For athletes, there’s also the added stigma of mental illness, that it’s a sign of "weakness." If regular people trip over the W-word, then you can understand why someone who has made a career out of feats of endurance and strength might have an extra hard time with it. That’s why so many professional athletes keep their struggles out of view, with many only disclosing difficulties long after they retire — usually at an age most of us would still consider very young.
But Osaka’s bold decision isn’t just powerful because of the conversation it has sparked about athletes and mental health. It’s powerful because she pushed back. She said no, a word women aren’t historically respected for saying. As New York Times journalist Lindsay Crouse wrote in a piece aptly headlined The Power of Nope, "this was a power move — and it packed more punch coming from a young woman of colour. When the system hasn’t historically stood for you, why sacrifice yourself to uphold it? Especially when you have the power to change it instead."

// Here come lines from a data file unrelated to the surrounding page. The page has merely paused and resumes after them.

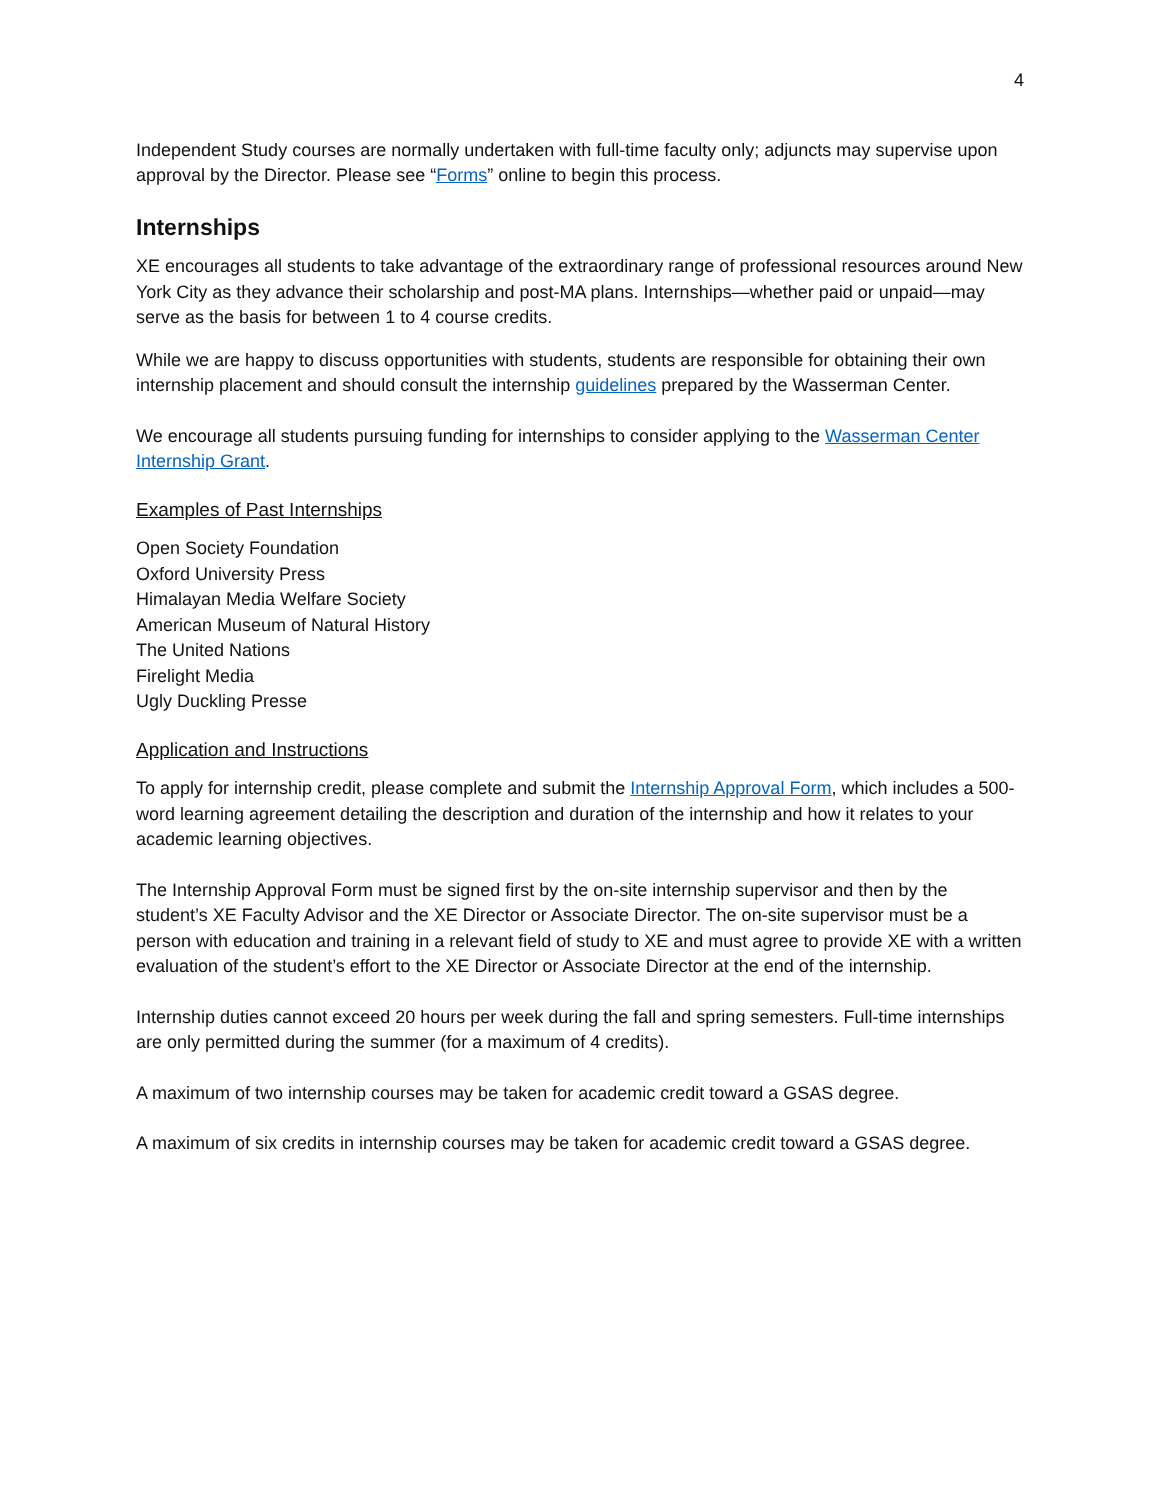4
Independent Study courses are normally undertaken with full-time faculty only; adjuncts may supervise upon approval by the Director. Please see “Forms” online to begin this process.
Internships
XE encourages all students to take advantage of the extraordinary range of professional resources around New York City as they advance their scholarship and post-MA plans. Internships—whether paid or unpaid—may serve as the basis for between 1 to 4 course credits.
While we are happy to discuss opportunities with students, students are responsible for obtaining their own internship placement and should consult the internship guidelines prepared by the Wasserman Center.
We encourage all students pursuing funding for internships to consider applying to the Wasserman Center Internship Grant.
Examples of Past Internships
Open Society Foundation
Oxford University Press
Himalayan Media Welfare Society
American Museum of Natural History
The United Nations
Firelight Media
Ugly Duckling Presse
Application and Instructions
To apply for internship credit, please complete and submit the Internship Approval Form, which includes a 500-word learning agreement detailing the description and duration of the internship and how it relates to your academic learning objectives.
The Internship Approval Form must be signed first by the on-site internship supervisor and then by the student’s XE Faculty Advisor and the XE Director or Associate Director. The on-site supervisor must be a person with education and training in a relevant field of study to XE and must agree to provide XE with a written evaluation of the student’s effort to the XE Director or Associate Director at the end of the internship.
Internship duties cannot exceed 20 hours per week during the fall and spring semesters. Full-time internships are only permitted during the summer (for a maximum of 4 credits).
A maximum of two internship courses may be taken for academic credit toward a GSAS degree.
A maximum of six credits in internship courses may be taken for academic credit toward a GSAS degree.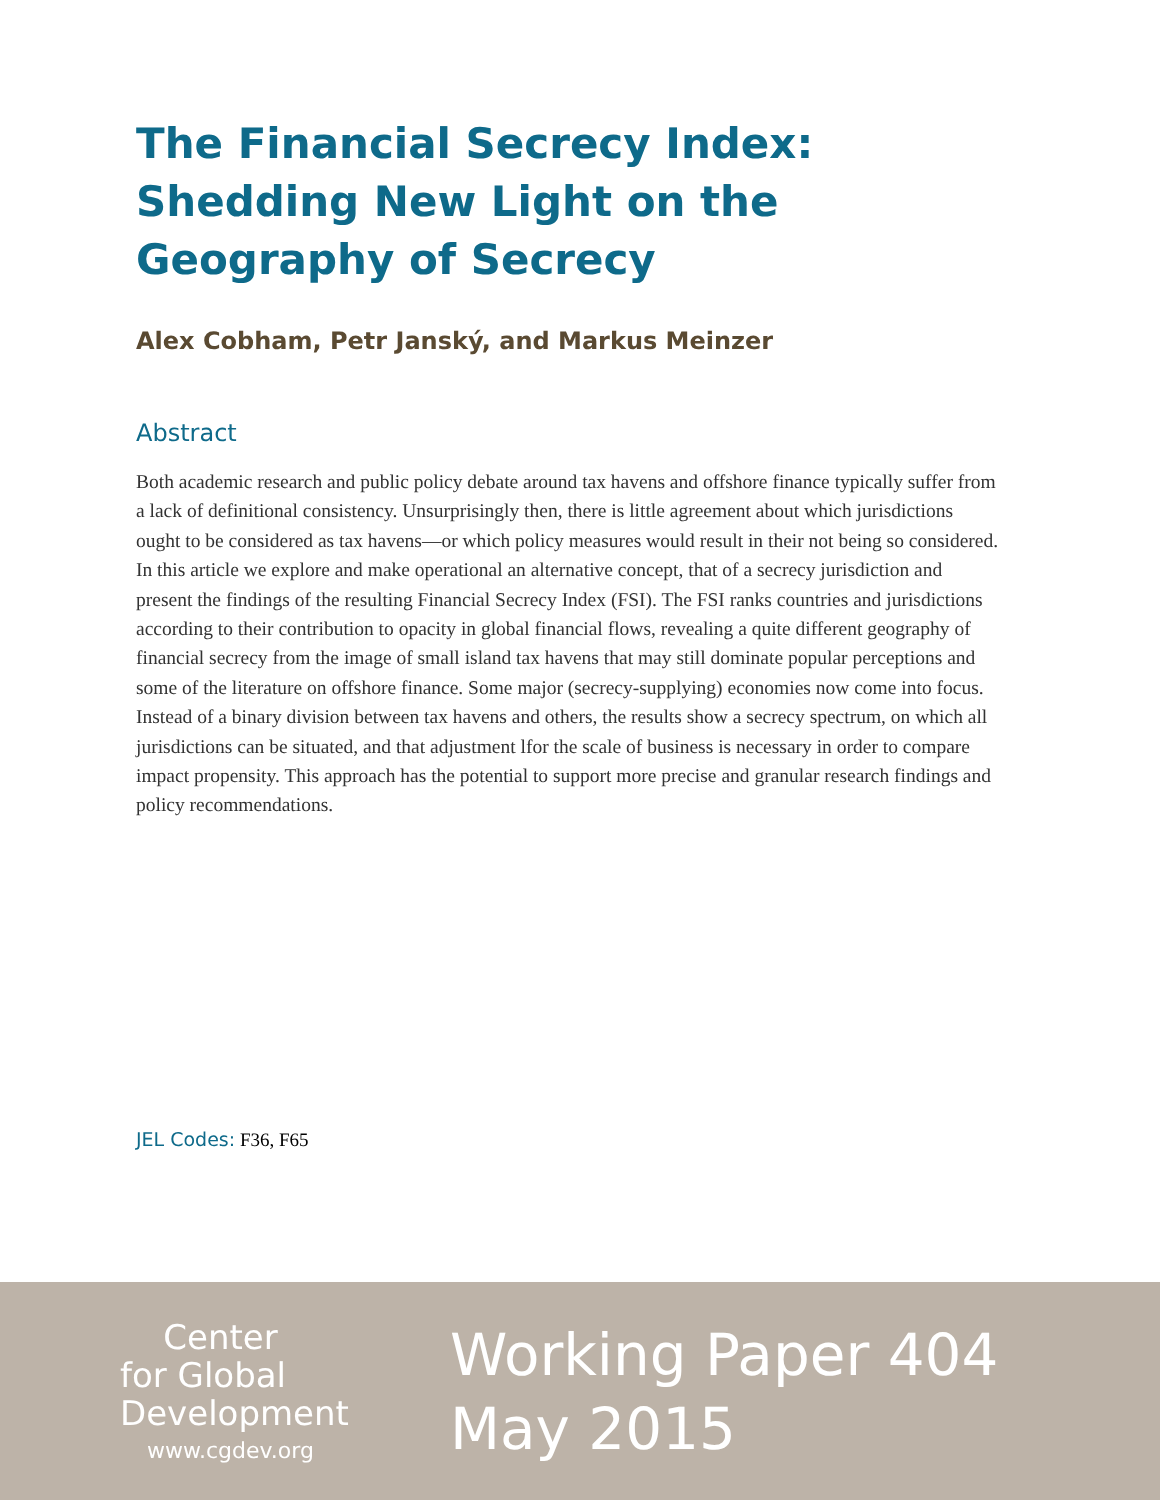The Financial Secrecy Index: Shedding New Light on the Geography of Secrecy
Alex Cobham, Petr Janský, and Markus Meinzer
Abstract
Both academic research and public policy debate around tax havens and offshore finance typically suffer from a lack of definitional consistency. Unsurprisingly then, there is little agreement about which jurisdictions ought to be considered as tax havens—or which policy measures would result in their not being so considered. In this article we explore and make operational an alternative concept, that of a secrecy jurisdiction and present the findings of the resulting Financial Secrecy Index (FSI). The FSI ranks countries and jurisdictions according to their contribution to opacity in global financial flows, revealing a quite different geography of financial secrecy from the image of small island tax havens that may still dominate popular perceptions and some of the literature on offshore finance. Some major (secrecy-supplying) economies now come into focus. Instead of a binary division between tax havens and others, the results show a secrecy spectrum, on which all jurisdictions can be situated, and that adjustment lfor the scale of business is necessary in order to compare impact propensity. This approach has the potential to support more precise and granular research findings and policy recommendations.
JEL Codes: F36, F65
Center
for Global
Development
www.cgdev.org
Working Paper 404
May 2015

Amen. Moreover, saying "This is how we’ve always done things" or "It’s part of the job" doesn’t carry much water, especially since what we’re talking about are press conferences. It’s not as though Osaka is asking to change the very rules of tennis. It’s that she’d like to improve one (totally changeable) aspect of her job.
An argument that often comes up in defence of these conferences is that they allow players to "tell their stories." But is that what really happens? There’s a reason "110 per cent" is a cliché. One-on-one interviews are always better for everyone involved. And it’s not just in sports; I cannot tell you how many teleconferences I suffered through in my music-writing days in which some radio DJ in Calgary would use his one question to ask if the artist was excited about coming to Calgary.
You’ve seen the daily COVID-19 briefings where reporters get to ask two whole questions, and how frustrating it is. (An aside: imagine if our politicians — who have, in recent years, increasingly relied on vague statements attributed to "a government spokesperson" — were fined for not speaking to the media? And those are elected officials who actually have to answer to the public.)
So no, press conferences are not ideal in most situations. As New Yorker sports writer Louisa Thomas notes, "the press, particularly at the Grand Slams, can include people who are not well versed in tennis; tabloid reporters; and, not infrequently, people who ask ham-handed and offensive questions, particularly of Black women." Why should she have to be subjected to that?
What matters is Osaka’s performance on the court, not her performance behind a microphone. "I’m gonna take some time away from the court now, but when the time is right I really want to work with the Tour to discuss ways we can make things better for the players, press and fans," she wrote in her statement.
Grand Slam leaders would do well to take her up on that offer. The well-being of the players — without whom there are no tournaments — should be their priority, not antiquated rules that serve very few. As Osaka wrote, "If the organizations think that they can just keep saying, ‘do press or you’re gonna be fined,’ and continue to ignore the mental health of the athletes that are the centerpiece of their (corporation) then I just gotta laugh."
It’s worth noting that French Tennis Federation president Gilles Moretton read a prepared statement to reporters Tuesday about Osaka’s withdrawal. Afterwards, he refused to take any questions.